Spedizioni punitive contro cittadini del Bangladesh. Violenze, vessazioni. Un “rigoroso indottrinamento”. Tour che facevano parte delle “iniziative” della sezione di Forza Nuova di via Lidia, a Roma. E’ il centro dell’inchiesta della Procura di Roma e del Ros dei carabinieri che da due anni ha messo sotto indagine 13 persone accusate ora a vario titolo di associazione finalizzata all’incitamento alla discriminazione e alla violenza per motivi razziali, oltre che di minacce, lesioni, detenzione di armi da fuoco e altro. I carabinieri hanno effettuato una serie di perquisizioni tra Roma, Ferrara e Chieti. E ora emergono alcuni dettagli dell’operazione chiamata “Banglatour”. I 13, secondo i magistrati, sono tutti “accomunati da una vocazione ideologica di estrema destra nazionalsocialista“. E per questo sostenevano le tesi negazioniste dell’Olocausto e quelle sulla superiorità della cosiddetta “razza bianca“. Un brodaglia culturale nella quale si inseriscono le aggressioni agli stranieri: “Almeno una cinquantina” tra novembre 2012 e novembre 2013.

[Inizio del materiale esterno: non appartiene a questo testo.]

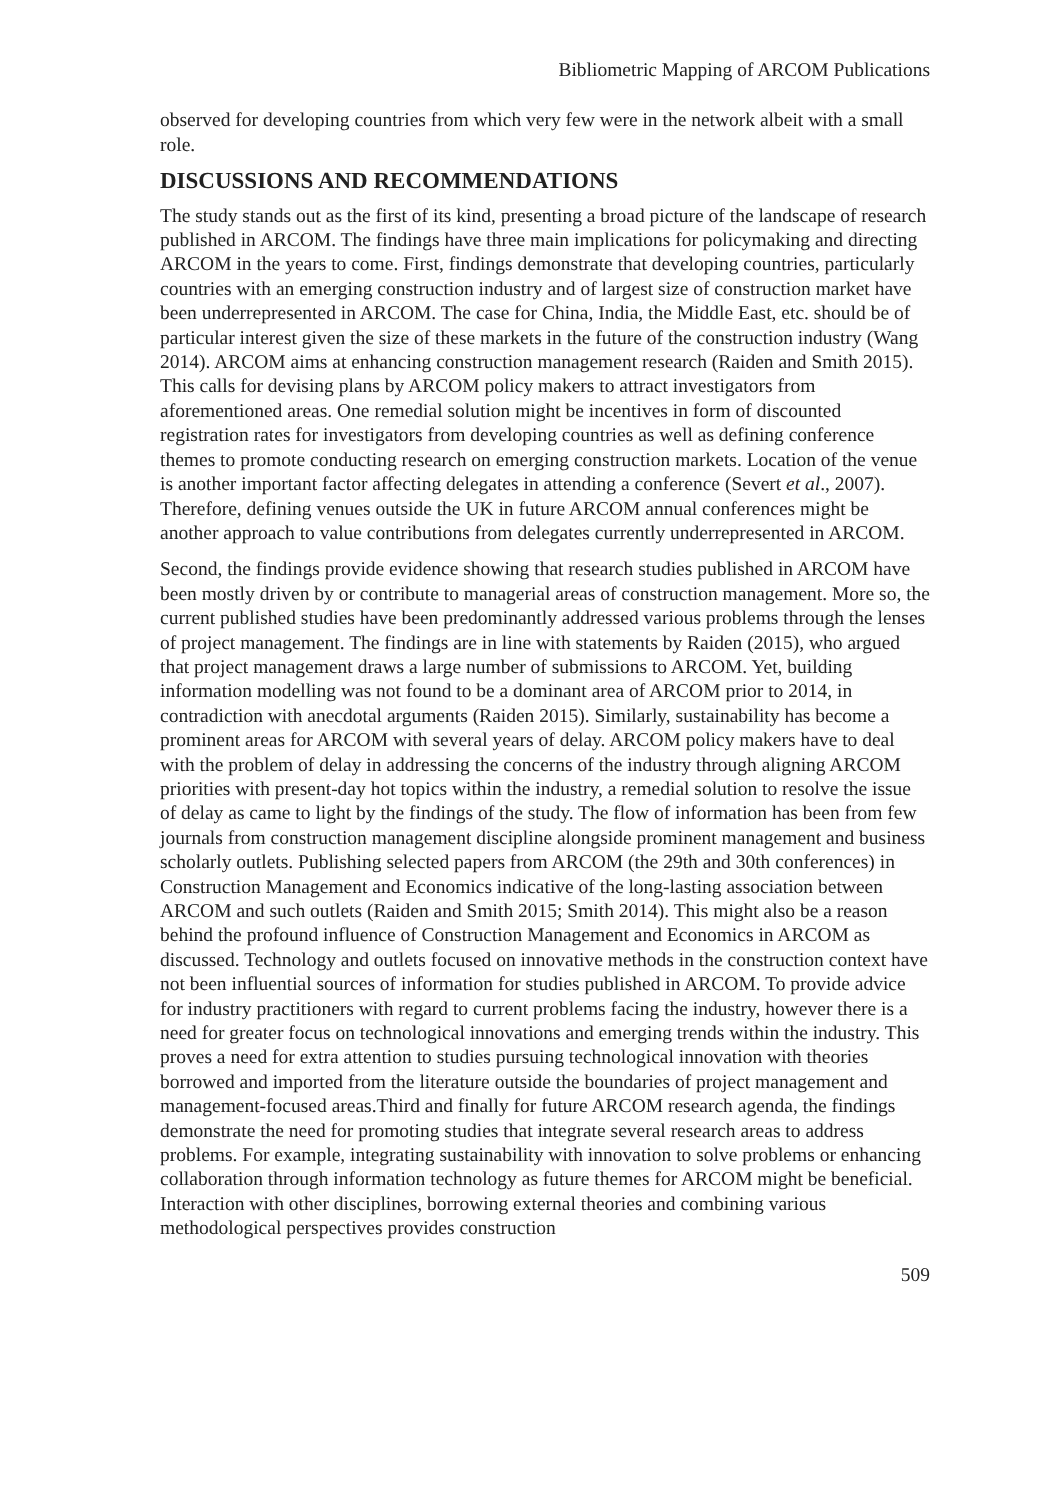Bibliometric Mapping of ARCOM Publications
observed for developing countries from which very few were in the network albeit with a small role.
DISCUSSIONS AND RECOMMENDATIONS
The study stands out as the first of its kind, presenting a broad picture of the landscape of research published in ARCOM. The findings have three main implications for policymaking and directing ARCOM in the years to come. First, findings demonstrate that developing countries, particularly countries with an emerging construction industry and of largest size of construction market have been underrepresented in ARCOM. The case for China, India, the Middle East, etc. should be of particular interest given the size of these markets in the future of the construction industry (Wang 2014). ARCOM aims at enhancing construction management research (Raiden and Smith 2015). This calls for devising plans by ARCOM policy makers to attract investigators from aforementioned areas. One remedial solution might be incentives in form of discounted registration rates for investigators from developing countries as well as defining conference themes to promote conducting research on emerging construction markets. Location of the venue is another important factor affecting delegates in attending a conference (Severt et al., 2007). Therefore, defining venues outside the UK in future ARCOM annual conferences might be another approach to value contributions from delegates currently underrepresented in ARCOM.
Second, the findings provide evidence showing that research studies published in ARCOM have been mostly driven by or contribute to managerial areas of construction management. More so, the current published studies have been predominantly addressed various problems through the lenses of project management. The findings are in line with statements by Raiden (2015), who argued that project management draws a large number of submissions to ARCOM. Yet, building information modelling was not found to be a dominant area of ARCOM prior to 2014, in contradiction with anecdotal arguments (Raiden 2015). Similarly, sustainability has become a prominent areas for ARCOM with several years of delay. ARCOM policy makers have to deal with the problem of delay in addressing the concerns of the industry through aligning ARCOM priorities with present-day hot topics within the industry, a remedial solution to resolve the issue of delay as came to light by the findings of the study. The flow of information has been from few journals from construction management discipline alongside prominent management and business scholarly outlets. Publishing selected papers from ARCOM (the 29th and 30th conferences) in Construction Management and Economics indicative of the long-lasting association between ARCOM and such outlets (Raiden and Smith 2015; Smith 2014). This might also be a reason behind the profound influence of Construction Management and Economics in ARCOM as discussed. Technology and outlets focused on innovative methods in the construction context have not been influential sources of information for studies published in ARCOM. To provide advice for industry practitioners with regard to current problems facing the industry, however there is a need for greater focus on technological innovations and emerging trends within the industry. This proves a need for extra attention to studies pursuing technological innovation with theories borrowed and imported from the literature outside the boundaries of project management and management-focused areas.Third and finally for future ARCOM research agenda, the findings demonstrate the need for promoting studies that integrate several research areas to address problems. For example, integrating sustainability with innovation to solve problems or enhancing collaboration through information technology as future themes for ARCOM might be beneficial. Interaction with other disciplines, borrowing external theories and combining various methodological perspectives provides construction
509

Quattro dei 13 sono, ritenuti “capi”, accusati di aver promosso e diretto “un gruppo avente lo scopo di incitare alla discriminazione e alla violenza per motivi razziali e religiosi”. Si servivano soprattutto di profili facebook, diffondevano “idee fondate sulla superiorità della razza bianca e sull’odio razziale ed etnico”. E’ in questo contesto e con queste finalità che sono stati compiuti, secondo investigatori e magistratura, le violenze nei confronti dei bengalesi. E proprio sulla Rete venivano avvicinati i minorenni, per “insegnare” le ideologie estremiste, xenofobe, razziste e reclutarli come picchiatori del “Banglatour”.
I quattro presunti capi del gruppo, sempre secondo l’accusa, hanno istigato i frequentatori della sede di Forza Nuova di via Lidia a commettere vari atti razzisti: cori inneggianti alla presunta superiorità della razza bianca, striscioni negazionisti e, appunto, le aggressioni “collocate all’interno di un più ampio fenomeno di raid squadristi ad opera di centinaia di giovanissimi militanti dell’ultradestra capitolina”. Nel decreto di perquisizione si cita anche un articolo di Repubblica, del novembre 2013, in cui si parla proprio dei raid che partivano dalle sedi di Forza Nuova e si riferiscono i racconti dei protagonisti – molti dei quali minori – secondo cui l’immigrato del Bangladesh è un obiettivo perfetto “perché non reagisce e non denuncia“. Le aggressioni vengono descritte come “un pestaggio ‘terapeutico’ e ‘ideologico’. Un massacro che ‘ti scarica i nervi e la tensione’ e che racchiude un credo, quello di combattere l’immigrazione”.
Ma non c’erano solo spedizioni punitive nei confronti di cittadini del Bangladesh. Negli atti dell’indagine vengono ricostruiti anche i sistemi di “indottrinamento violento” per “assicurare il rispetto delle regole interne al gruppo e consolidarne le gerarchie”. A questo è servito, secondo i pm, un “rito punitivo” avvenuto nell’ottobre del 2014 contro alcuni militanti ritenuti responsabili di una violenza sessuale e dell’uso di droga. La violenza sarebbe avvenuta nel settembre di quell’anno, nei confronti di una ragazza, ex appartenente di Casapound e poi militante di Forza Nuova, da parte di un “camerata”, durante una festa nella quale sarebbero stati anche consumati stupefacenti. Per punire i responsabili – sia quello dello stupro, sia altri tre rei di “condotte non conformi alle regole del gruppo”, accusati di “mancanze caratteriali e comportamentali” – il primo ottobre 2014 si tiene il rito punitivo. I militanti si danno appuntamento in un casale e lì si dispongono a semicerchio, “con i soggetti responsabili di violazioni in ginocchio, i quali vengono sottoposti a umiliazioni e percosse da parte degli anziani del gruppo”, due persone, che “agivano incappucciate“. Un “trattamento particolare” viene poi riservato all’autore dello stupro poiché, “oltre a percuoterlo, gli veniva esploso un colpo d’arma da fuoco vicino all’orecchio, gesto – scrive la procura – che doveva servire da monito anche a tutti gli altri”.